The $1 Trillion Question
The $1 Trillion Question, Mortality in the Age of Generative Ghosts, Your Mind and AI, How to Design AI Tutors for Learning, The Imagining Summit Preview: Adam Cutler, and Helen's Book of the Week.
How AI could help our reasoning when it's most flawed: aka when we're subject to cognitive biases.
To understand how AI might change our reasoning, we have to understand our reasoning. Intuition is our “go-to” for making decisions. Our intuitions evolved in the real world of our senses. It’s pretty good at what it does and exists because our thinking evolved under resource constraints. We have limited energy from food, limited space in our skulls and limited life spans so we have certain biases built in. Intuition is fast and efficient but unreliable when we are up against something new, we lack expertise or have no feedback on our judgments.
Many people are familiar with Kahneman and Tversky’s System one (intuition) and System two (analysis) and also with various types of cognitive biases. But being familiar with them doesn’t mean we can avoid them. Kahneman himself says he’s subject to all of them.
Try this. If it takes 5 machines 5 minutes to make 5 lattes, how long would it take 100 machines to make 100 lattes?

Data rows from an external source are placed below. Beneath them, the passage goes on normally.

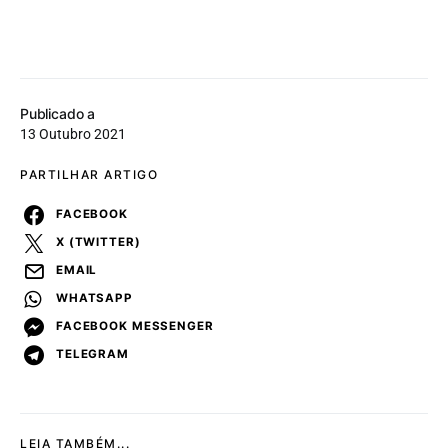
Publicado a
13 Outubro 2021
PARTILHAR ARTIGO
FACEBOOK
X (TWITTER)
EMAIL
WHATSAPP
FACEBOOK MESSENGER
TELEGRAM
LEIA TAMBÉM...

The intuitive answer is 100 minutes while the correct answer is 5 minutes. Even if you resisted the urge to blurt out 100, you almost certainly found that it came to mind. It’s very hard to suppress intuition.
Just noticing your error is sometimes enough to correct it. An AI could just point out our errors and leave the response to us. Maybe just a nudge to point us in the right direction.